**PROBLEM DESCRIPTION**
Reproduce the text lines of all the data below character for character. Leave the pictures out of your answer.

(DATA TO USE)

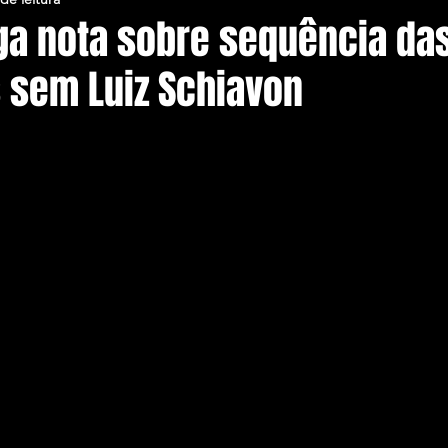
ga nota sobre sequência da
s sem Luiz Schiavon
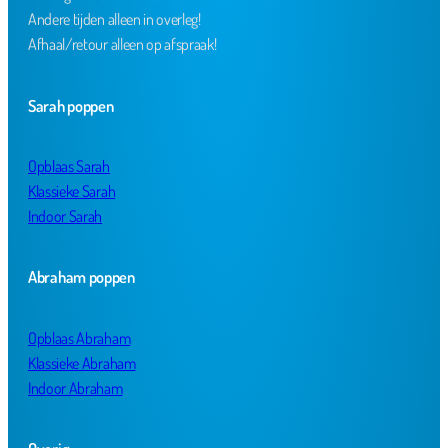
Andere tijden alleen in overleg!
Afhaal/retour alleen op afspraak!
Sarah poppen
Opblaas Sarah
Klassieke Sarah
Indoor Sarah
Abraham poppen
Opblaas Abraham
Klassieke Abraham
Indoor Abraham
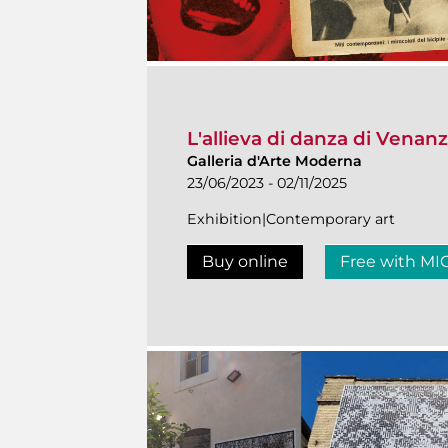
L'allieva di danza di Venanzo
Galleria d'Arte Moderna
23/06/2023 - 02/11/2025
Exhibition|Contemporary art
Buy online
Free with MI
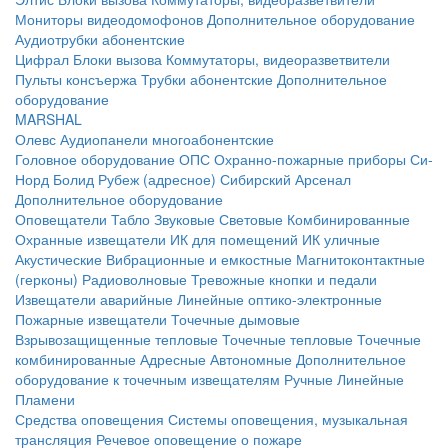
Мониторы видеодомофонов
Дополнительное оборудование
Аудиотрубки абонентские
Цифрал
Блоки вызова
Коммутаторы, видеоразветвители
Пульты консъержа
Трубки абонентские
Дополнительное
оборудование
MARSHAL
Олевс
Аудиопанели многоабонентские
Головное оборудование ОПС
Охранно-пожарные приборы
Си-
Норд
Болид
Рубеж (адресное)
Сибирский Арсенал
Дополнительное оборудование
Оповещатели
Табло
Звуковые
Световые
Комбинированные
Охранные извещатели
ИК для помещений
ИК уличные
Акустические
Вибрационные и емкостные
Магнитоконтактные
(герконы)
Радиоволновые
Тревожные кнопки и педали
Извещатели аварийные
Линейные оптико-электронные
Пожарные извещатели
Точечные дымовые
Взрывозащищенные тепловые
Точечные тепловые
Точечные
комбинированные
Адресные
Автономные
Дополнительное
оборудование к точечным извещателям
Ручные
Линейные
Пламени
Средства оповещения
Системы оповещения, музыкальная
трансляция
Речевое оповещение о пожаре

(End DATA TO USE)

**ANSWER TO THE PROBLEM**
ga nota sobre sequência da
s sem Luiz Schiavon
Andere tijden alleen in overleg!
Afhaal/retour alleen op afspraak!
Sarah poppen
Opblaas Sarah
Klassieke Sarah
Indoor Sarah
Abraham poppen
Opblaas Abraham
Klassieke Abraham
Indoor Abraham
L'allieva di danza di Venanzo
Galleria d'Arte Moderna
23/06/2023 - 02/11/2025
Exhibition|Contemporary art
Buy online
Free with MI
Мониторы видеодомофонов
Дополнительное оборудование
Аудиотрубки абонентские
Цифрал
Блоки вызова
Коммутаторы, видеоразветвители
Пульты консъержа
Трубки абонентские
Дополнительное
оборудование
MARSHAL
Олевс
Аудиопанели многоабонентские
Головное оборудование ОПС
Охранно-пожарные приборы
Си-
Норд
Болид
Рубеж (адресное)
Сибирский Арсенал
Дополнительное оборудование
Оповещатели
Табло
Звуковые
Световые
Комбинированные
Охранные извещатели
ИК для помещений
ИК уличные
Акустические
Вибрационные и емкостные
Магнитоконтактные
(герконы)
Радиоволновые
Тревожные кнопки и педали
Извещатели аварийные
Линейные оптико-электронные
Пожарные извещатели
Точечные дымовые
Взрывозащищенные тепловые
Точечные тепловые
Точечные
комбинированные
Адресные
Автономные
Дополнительное
оборудование к точечным извещателям
Ручные
Линейные
Пламени
Средства оповещения
Системы оповещения, музыкальная
трансляция
Речевое оповещение о пожаре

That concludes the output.